++++ Dataset entries

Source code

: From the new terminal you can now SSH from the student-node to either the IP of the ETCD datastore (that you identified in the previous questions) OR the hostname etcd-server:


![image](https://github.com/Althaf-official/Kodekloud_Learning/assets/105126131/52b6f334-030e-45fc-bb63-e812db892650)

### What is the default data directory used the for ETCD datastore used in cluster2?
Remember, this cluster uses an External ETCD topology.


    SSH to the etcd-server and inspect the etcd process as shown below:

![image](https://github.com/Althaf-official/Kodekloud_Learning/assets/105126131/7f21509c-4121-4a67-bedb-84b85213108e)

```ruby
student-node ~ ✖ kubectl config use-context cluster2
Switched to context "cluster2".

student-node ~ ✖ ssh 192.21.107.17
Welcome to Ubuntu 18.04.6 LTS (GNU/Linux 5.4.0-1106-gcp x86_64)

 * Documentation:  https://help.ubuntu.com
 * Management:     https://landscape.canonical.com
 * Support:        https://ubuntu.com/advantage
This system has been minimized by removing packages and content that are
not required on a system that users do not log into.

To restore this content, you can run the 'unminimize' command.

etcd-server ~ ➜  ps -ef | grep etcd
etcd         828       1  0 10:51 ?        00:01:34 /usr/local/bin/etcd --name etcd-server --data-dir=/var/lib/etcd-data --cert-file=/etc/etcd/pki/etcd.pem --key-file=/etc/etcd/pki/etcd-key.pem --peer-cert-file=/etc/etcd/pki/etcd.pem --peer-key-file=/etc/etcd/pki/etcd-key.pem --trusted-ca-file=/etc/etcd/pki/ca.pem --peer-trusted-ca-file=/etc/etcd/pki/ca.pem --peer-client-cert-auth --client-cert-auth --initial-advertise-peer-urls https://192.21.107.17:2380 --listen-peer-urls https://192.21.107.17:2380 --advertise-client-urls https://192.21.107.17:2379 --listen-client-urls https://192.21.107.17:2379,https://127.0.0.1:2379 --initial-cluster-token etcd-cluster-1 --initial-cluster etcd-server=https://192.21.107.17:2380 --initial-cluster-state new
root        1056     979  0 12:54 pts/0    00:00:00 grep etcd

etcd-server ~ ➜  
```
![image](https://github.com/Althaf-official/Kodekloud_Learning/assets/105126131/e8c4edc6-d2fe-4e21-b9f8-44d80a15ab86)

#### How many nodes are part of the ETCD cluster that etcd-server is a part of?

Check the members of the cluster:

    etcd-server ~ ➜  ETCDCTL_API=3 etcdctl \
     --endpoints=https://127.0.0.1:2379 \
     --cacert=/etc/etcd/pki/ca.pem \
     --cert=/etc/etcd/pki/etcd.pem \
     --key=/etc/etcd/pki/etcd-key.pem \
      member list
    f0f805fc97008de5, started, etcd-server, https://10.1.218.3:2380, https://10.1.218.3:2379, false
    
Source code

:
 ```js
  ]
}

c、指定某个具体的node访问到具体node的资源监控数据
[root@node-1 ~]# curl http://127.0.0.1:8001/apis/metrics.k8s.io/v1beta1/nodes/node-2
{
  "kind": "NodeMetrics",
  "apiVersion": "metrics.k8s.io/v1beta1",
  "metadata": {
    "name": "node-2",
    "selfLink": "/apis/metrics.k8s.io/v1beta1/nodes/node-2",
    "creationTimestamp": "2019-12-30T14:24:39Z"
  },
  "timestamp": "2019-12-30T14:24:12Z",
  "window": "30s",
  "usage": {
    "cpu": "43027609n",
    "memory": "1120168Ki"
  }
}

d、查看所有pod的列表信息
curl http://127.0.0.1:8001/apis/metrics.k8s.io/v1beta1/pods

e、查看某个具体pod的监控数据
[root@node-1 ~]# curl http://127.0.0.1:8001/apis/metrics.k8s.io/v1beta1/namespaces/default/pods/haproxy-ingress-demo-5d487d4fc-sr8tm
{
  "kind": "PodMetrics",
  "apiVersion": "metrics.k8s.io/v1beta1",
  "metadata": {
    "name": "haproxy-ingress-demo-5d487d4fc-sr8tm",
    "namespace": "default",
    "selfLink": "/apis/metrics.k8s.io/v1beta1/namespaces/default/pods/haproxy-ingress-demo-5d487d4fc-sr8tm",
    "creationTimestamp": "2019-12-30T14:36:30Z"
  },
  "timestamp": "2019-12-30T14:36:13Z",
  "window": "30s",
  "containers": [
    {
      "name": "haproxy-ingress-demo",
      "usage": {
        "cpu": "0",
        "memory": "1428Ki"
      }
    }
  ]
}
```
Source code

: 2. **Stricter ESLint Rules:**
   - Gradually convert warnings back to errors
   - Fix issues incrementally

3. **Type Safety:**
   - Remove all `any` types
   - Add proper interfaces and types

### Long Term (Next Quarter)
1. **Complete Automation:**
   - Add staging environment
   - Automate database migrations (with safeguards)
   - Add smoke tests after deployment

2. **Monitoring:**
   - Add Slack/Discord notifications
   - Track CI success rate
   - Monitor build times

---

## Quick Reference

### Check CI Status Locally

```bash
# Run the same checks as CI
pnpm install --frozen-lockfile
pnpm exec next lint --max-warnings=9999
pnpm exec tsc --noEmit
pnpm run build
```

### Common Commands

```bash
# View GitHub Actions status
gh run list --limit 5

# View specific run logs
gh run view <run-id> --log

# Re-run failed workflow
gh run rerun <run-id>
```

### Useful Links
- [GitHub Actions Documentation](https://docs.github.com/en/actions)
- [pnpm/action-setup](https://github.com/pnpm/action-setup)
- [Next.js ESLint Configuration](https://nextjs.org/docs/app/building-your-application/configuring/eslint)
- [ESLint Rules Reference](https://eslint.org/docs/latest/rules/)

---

++++++++

What is required:
Above are the records; copy each line from them that includes the string "system".

Solution to this problem:
This system has been minimized by removing packages and content that are
not required on a system that users do not log into.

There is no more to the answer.